Ook het voorgestelde artikel 5a van de Meststoffenwet is naar aanleiding van het advies van de Afdeling aangepast. Overtreding van de samenwerkingsplicht leidt niet meer tot een verbod om een meststof in de zin van de verordening te verhandelen.

4. Betreden van woningen

Artikel 14, vierde lid, onderdeel e, van de verordening ziet op de bevoegdheid van markttoezichtautoriteiten om gebouwen, terreinen en vervoermiddelen te betreden die de marktdeelnemer gebruikt bij zijn handels-, ondernemings-, ambachtelijke of beroepsactiviteiten. Omdat hieronder ook woningen vallen, voorziet het wetsvoorstel voor de verschillende toezichthouders in een afzonderlijke bevoegdheid tot het betreden van een woning zonder toestemming van de bewoner. Dit, in aanvulling op de bevoegdheid tot het betreden van plaatsen in artikel 5:15 Awb.
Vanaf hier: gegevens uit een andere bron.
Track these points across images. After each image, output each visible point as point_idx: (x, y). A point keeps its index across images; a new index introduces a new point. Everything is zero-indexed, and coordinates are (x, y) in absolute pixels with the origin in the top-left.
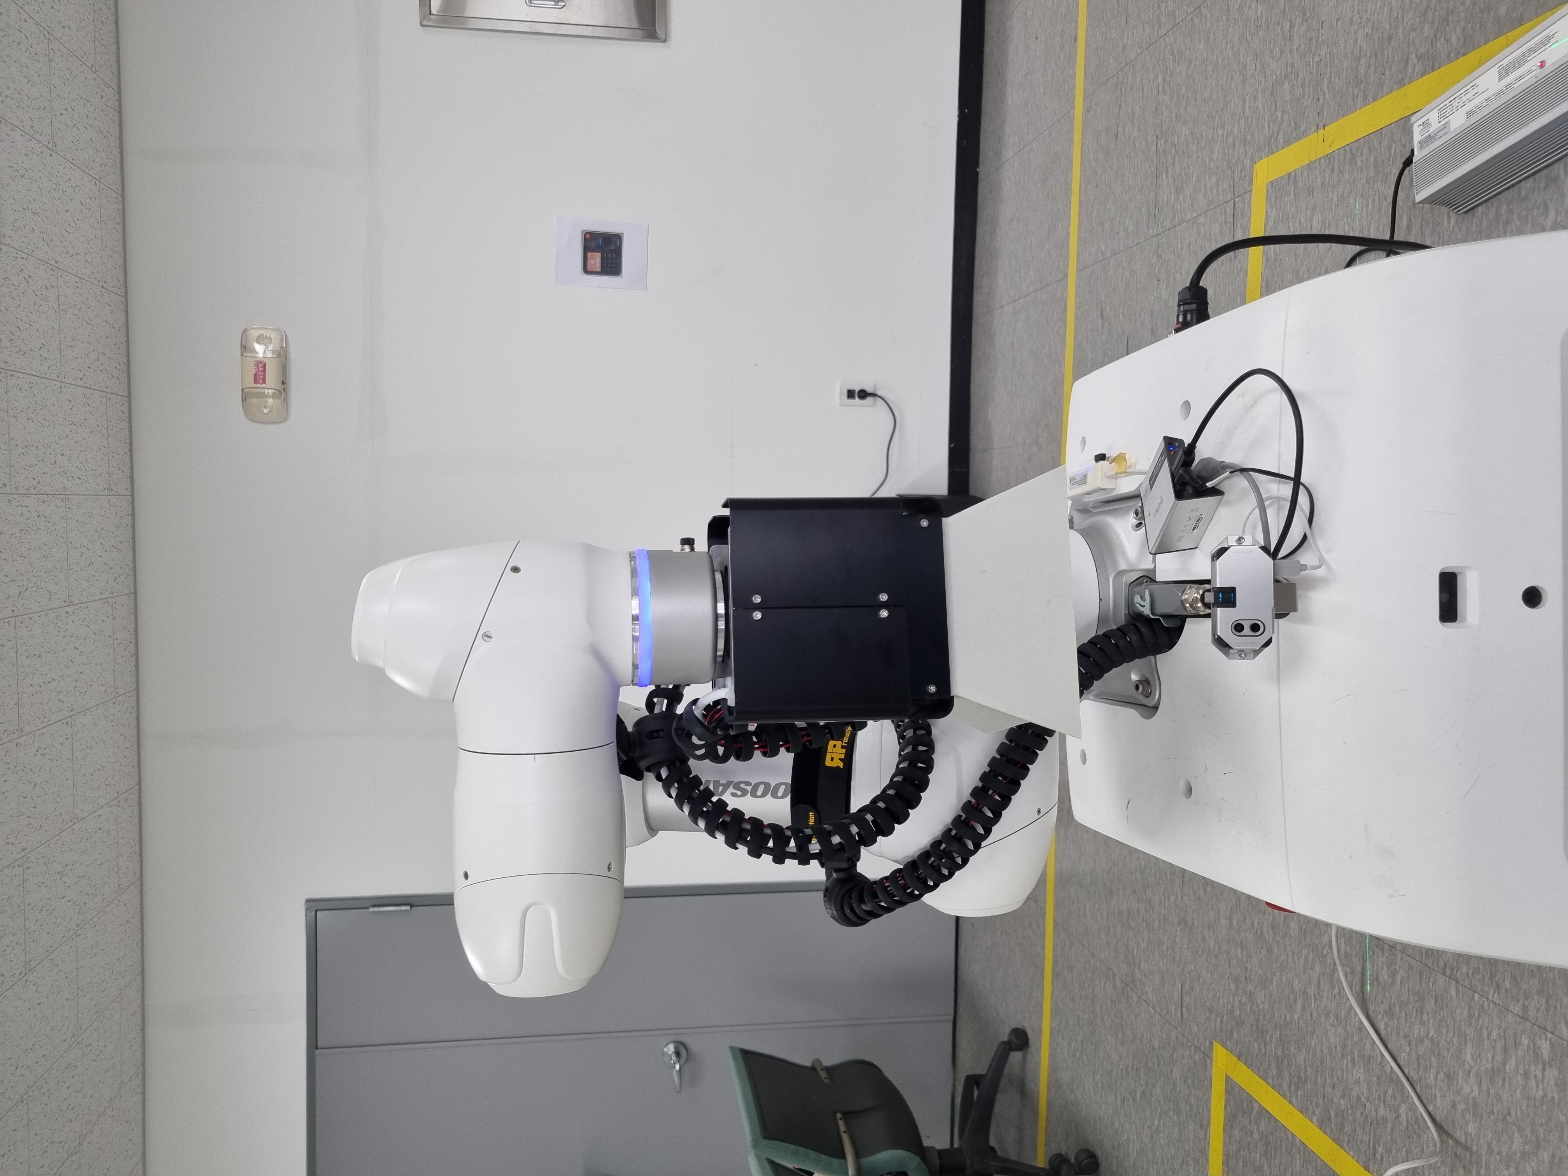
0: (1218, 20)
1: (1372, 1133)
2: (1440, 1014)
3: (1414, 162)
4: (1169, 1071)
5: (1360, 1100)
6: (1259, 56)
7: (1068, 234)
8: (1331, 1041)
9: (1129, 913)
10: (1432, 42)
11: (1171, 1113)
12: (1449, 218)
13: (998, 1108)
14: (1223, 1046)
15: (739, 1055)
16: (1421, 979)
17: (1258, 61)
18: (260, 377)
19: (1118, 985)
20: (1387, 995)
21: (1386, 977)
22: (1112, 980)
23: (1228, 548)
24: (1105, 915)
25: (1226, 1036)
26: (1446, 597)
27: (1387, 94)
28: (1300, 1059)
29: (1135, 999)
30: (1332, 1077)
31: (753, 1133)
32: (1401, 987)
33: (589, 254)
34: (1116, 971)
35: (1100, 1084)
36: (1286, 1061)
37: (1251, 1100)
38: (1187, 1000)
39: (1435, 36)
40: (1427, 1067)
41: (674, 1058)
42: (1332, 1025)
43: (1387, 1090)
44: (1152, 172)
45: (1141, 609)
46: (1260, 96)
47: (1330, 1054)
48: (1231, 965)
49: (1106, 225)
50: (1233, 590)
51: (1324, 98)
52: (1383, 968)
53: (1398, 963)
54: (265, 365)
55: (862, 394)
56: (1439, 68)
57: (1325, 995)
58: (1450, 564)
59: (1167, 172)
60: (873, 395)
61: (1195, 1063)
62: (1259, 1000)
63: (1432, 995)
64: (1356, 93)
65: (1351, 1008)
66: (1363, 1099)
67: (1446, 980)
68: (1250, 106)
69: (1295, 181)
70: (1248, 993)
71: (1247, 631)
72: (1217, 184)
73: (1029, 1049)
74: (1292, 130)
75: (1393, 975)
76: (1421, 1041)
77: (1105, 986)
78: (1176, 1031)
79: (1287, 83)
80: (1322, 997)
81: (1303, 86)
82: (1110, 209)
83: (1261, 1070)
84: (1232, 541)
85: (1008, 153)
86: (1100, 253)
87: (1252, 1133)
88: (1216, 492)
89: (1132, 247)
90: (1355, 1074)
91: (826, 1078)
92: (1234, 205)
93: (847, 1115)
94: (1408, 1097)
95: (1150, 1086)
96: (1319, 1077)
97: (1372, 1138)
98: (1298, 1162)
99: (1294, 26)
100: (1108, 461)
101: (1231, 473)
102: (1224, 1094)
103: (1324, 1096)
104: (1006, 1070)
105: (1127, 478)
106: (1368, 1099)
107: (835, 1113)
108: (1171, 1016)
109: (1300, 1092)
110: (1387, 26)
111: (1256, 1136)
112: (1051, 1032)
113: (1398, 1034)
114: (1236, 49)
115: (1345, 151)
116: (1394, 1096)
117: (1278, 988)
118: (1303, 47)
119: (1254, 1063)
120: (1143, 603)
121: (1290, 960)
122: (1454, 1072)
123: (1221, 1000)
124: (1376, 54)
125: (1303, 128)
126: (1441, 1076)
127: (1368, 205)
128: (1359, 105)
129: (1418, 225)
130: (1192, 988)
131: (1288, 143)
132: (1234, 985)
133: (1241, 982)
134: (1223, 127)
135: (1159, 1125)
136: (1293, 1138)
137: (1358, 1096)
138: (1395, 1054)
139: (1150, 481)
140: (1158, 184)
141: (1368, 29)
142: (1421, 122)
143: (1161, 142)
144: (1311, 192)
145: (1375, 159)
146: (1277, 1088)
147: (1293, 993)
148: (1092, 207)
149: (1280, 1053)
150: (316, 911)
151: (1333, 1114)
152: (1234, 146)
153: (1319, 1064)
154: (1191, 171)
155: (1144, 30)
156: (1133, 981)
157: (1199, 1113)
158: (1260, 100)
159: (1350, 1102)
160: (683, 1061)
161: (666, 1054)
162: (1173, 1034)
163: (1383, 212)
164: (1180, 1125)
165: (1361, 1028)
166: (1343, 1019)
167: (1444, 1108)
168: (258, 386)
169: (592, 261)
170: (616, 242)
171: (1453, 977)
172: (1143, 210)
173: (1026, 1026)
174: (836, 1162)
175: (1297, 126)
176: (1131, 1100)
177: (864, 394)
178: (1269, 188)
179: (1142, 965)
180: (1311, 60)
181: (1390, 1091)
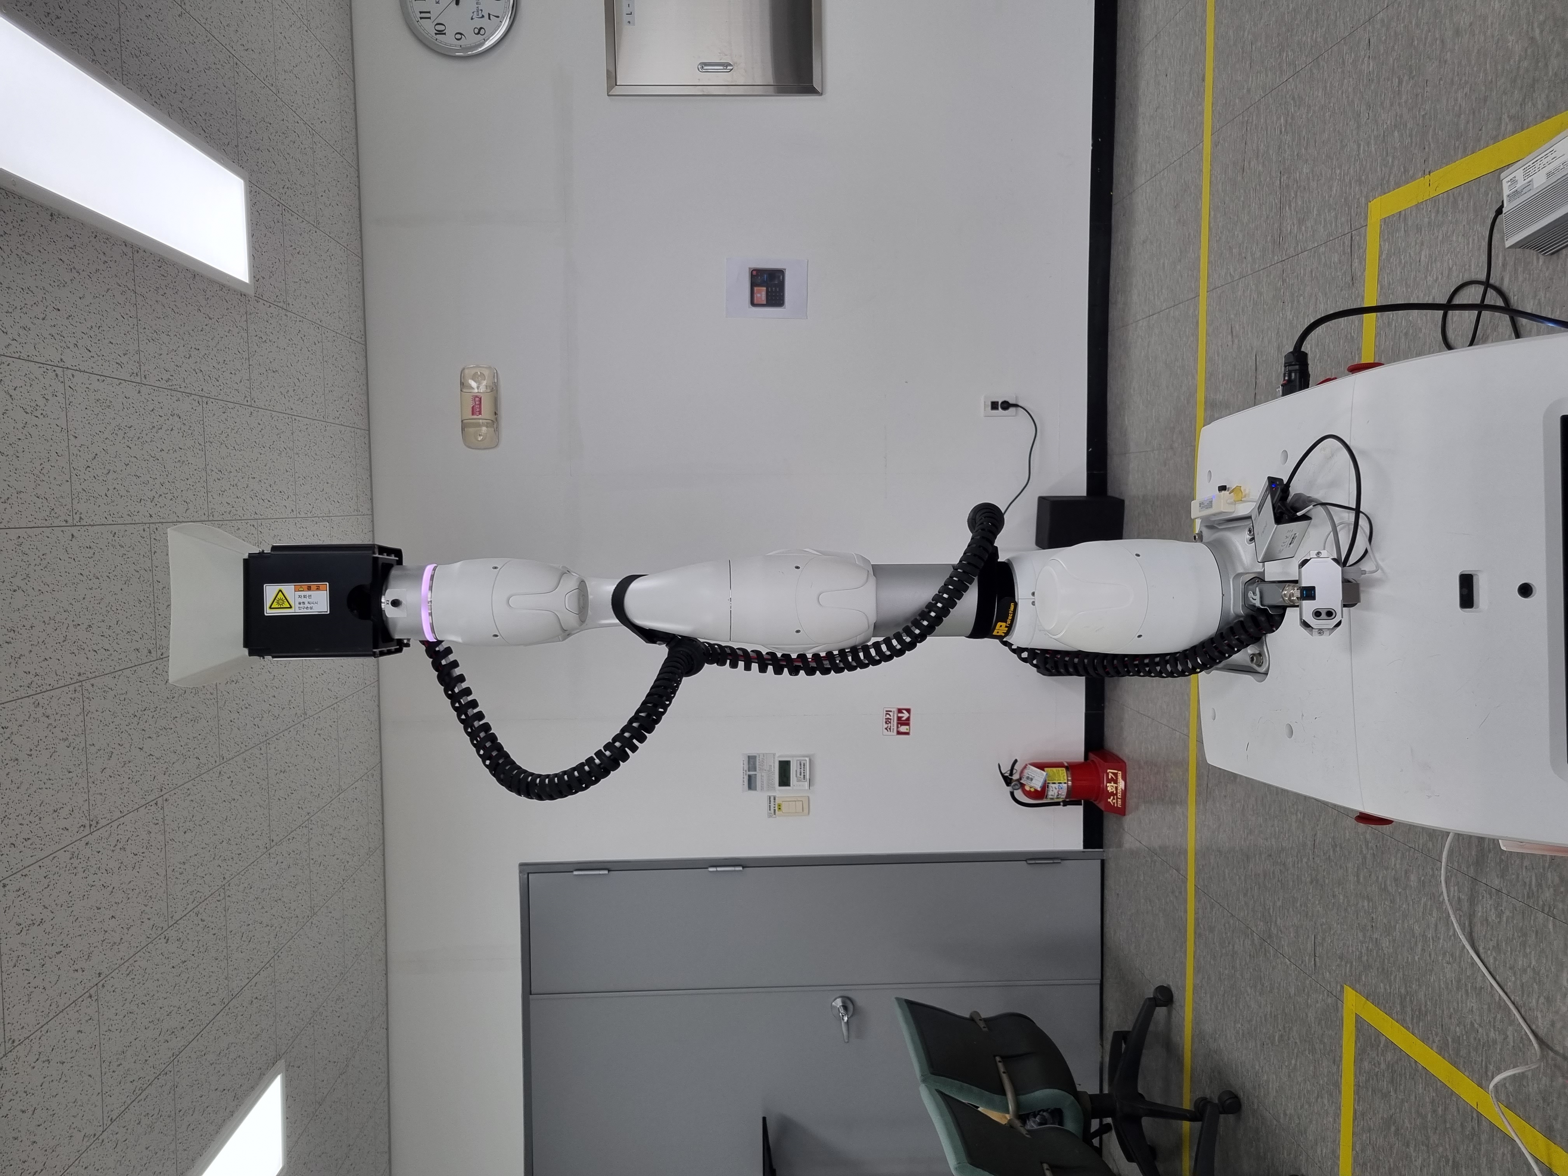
0: (1334, 72)
1: (1484, 1053)
2: (1540, 947)
3: (1504, 212)
4: (1304, 1014)
5: (1474, 1026)
6: (1372, 106)
7: (1199, 257)
8: (1447, 977)
9: (1265, 876)
10: (1521, 105)
11: (1307, 1052)
12: (1538, 259)
13: (1144, 1061)
14: (1353, 989)
15: (905, 1004)
16: (1523, 917)
17: (1371, 111)
18: (476, 409)
19: (1256, 941)
20: (1495, 933)
21: (1494, 918)
22: (1250, 937)
23: (1309, 560)
24: (1243, 878)
25: (1356, 980)
26: (1465, 591)
27: (1484, 148)
28: (1421, 995)
29: (1272, 952)
30: (1449, 1008)
31: (922, 1070)
32: (1507, 926)
33: (755, 288)
34: (1254, 929)
35: (1241, 1032)
36: (1408, 997)
37: (1379, 1034)
38: (1319, 949)
39: (1524, 100)
40: (1530, 993)
41: (842, 1010)
42: (1448, 963)
43: (1496, 1016)
44: (1276, 204)
45: (1254, 601)
46: (1373, 142)
47: (1447, 988)
48: (1359, 916)
49: (1234, 250)
50: (1313, 588)
51: (1429, 148)
52: (1491, 910)
53: (1504, 904)
54: (481, 399)
55: (1005, 405)
56: (1527, 128)
57: (1442, 937)
58: (1467, 569)
59: (1290, 206)
60: (1016, 406)
61: (1328, 1006)
62: (1384, 945)
63: (1533, 931)
64: (1457, 145)
65: (1464, 946)
66: (1476, 1026)
67: (1544, 917)
68: (1364, 150)
69: (1405, 219)
70: (1374, 940)
71: (1324, 616)
72: (1336, 218)
73: (1174, 1005)
74: (1402, 174)
75: (1500, 915)
76: (1524, 971)
77: (1243, 943)
78: (1310, 979)
79: (1396, 132)
80: (1439, 939)
81: (1411, 136)
82: (1238, 237)
83: (1387, 1008)
84: (1313, 554)
85: (1140, 179)
86: (1229, 275)
87: (1379, 1064)
88: (1306, 518)
89: (1259, 271)
90: (1468, 1004)
91: (984, 1027)
92: (1352, 237)
93: (1005, 1059)
94: (1515, 1019)
95: (1287, 1030)
96: (1437, 1009)
97: (1484, 1059)
98: (1421, 1085)
99: (1402, 81)
100: (1228, 491)
101: (1314, 506)
102: (1354, 1031)
103: (1442, 1025)
104: (1152, 1028)
105: (1242, 504)
106: (1480, 1025)
107: (995, 1056)
108: (1305, 965)
109: (1421, 1024)
110: (1483, 88)
111: (1383, 1066)
112: (1194, 989)
113: (1505, 966)
114: (1350, 99)
115: (1448, 196)
116: (1502, 1021)
117: (1400, 934)
118: (1410, 101)
119: (1381, 1002)
120: (1254, 597)
121: (1411, 907)
122: (1552, 996)
123: (1350, 948)
124: (1474, 113)
125: (1411, 173)
126: (1542, 1000)
127: (1468, 244)
128: (1460, 156)
129: (1512, 263)
130: (1324, 939)
131: (1398, 185)
132: (1362, 934)
133: (1368, 931)
134: (1340, 167)
135: (1296, 1064)
136: (1416, 1065)
137: (1471, 1022)
138: (1502, 984)
139: (1258, 509)
140: (1282, 215)
141: (1467, 90)
142: (1508, 179)
143: (1284, 178)
144: (1419, 229)
145: (1475, 204)
146: (1402, 1022)
147: (1414, 937)
148: (1221, 232)
149: (1403, 991)
150: (528, 874)
151: (1450, 1040)
152: (1351, 184)
153: (1437, 998)
154: (1312, 205)
155: (1267, 76)
156: (1270, 937)
157: (1332, 1050)
158: (1373, 146)
159: (1465, 1029)
160: (850, 1013)
161: (835, 1007)
162: (1308, 982)
163: (1481, 251)
164: (1315, 1063)
165: (1473, 963)
166: (1457, 958)
167: (1544, 1027)
168: (475, 417)
169: (759, 295)
170: (779, 277)
171: (1550, 914)
172: (1269, 238)
173: (1171, 984)
174: (997, 1098)
175: (1406, 171)
176: (1270, 1045)
177: (1006, 405)
178: (1382, 224)
179: (1278, 922)
180: (1417, 113)
181: (1499, 1016)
a. Machtiging voor binnentreden

In de toelichting bij het voorstel wordt aangegeven dat het betreden van een woning door een markttoezichthouder nodig kan zijn als een marktdeelnemer bedrijfsactiviteiten onderneemt vanuit zijn woning. In de toelichting wordt onderkend dat deze bevoegdheid een inbreuk vormt op het huisrecht. Als het gaat om toepassing van de bevoegdheid in een individueel geval, wordt gewezen op de toepasselijkheid van de Algemene wet op het binnentreden (Awbi). Op grond van artikel 2, eerste lid Awbi is een voorafgaande machtiging vereist en ingevolge artikel 3, tweede lid Awbi geldt in uitgangspunt dat de burgemeester bevoegd is deze te geven. De burgemeester toetst alsdan of het doel van het binnentreden zonder toestemming redelijkerwijs vereist is.

De Afdeling wijst erop dat de Awbi, als algemene wet, ruimte laat om in een bijzondere wet te voorzien in een specifieke, afwijkende, regeling en dus ruimte laat een andere autoriteit de bevoegdheid te geven de machtiging te verlenen. Uit de toelichting wordt niet duidelijk waarom daar niet voor is gekozen, maar is aangesloten bij de algemene regeling van de Awbi. In dit verband wijst de Afdeling erop dat de burgemeester bij de beoordeling zal moeten afwegen of het doel waartoe wordt binnengetreden het binnentreden rechtvaardigt, terwijl deze bevoegdheid geen betrekking heeft op een terrein dat tot zijn taken behoort. Het is de vraag of de burgemeester in staat is deze afweging te maken.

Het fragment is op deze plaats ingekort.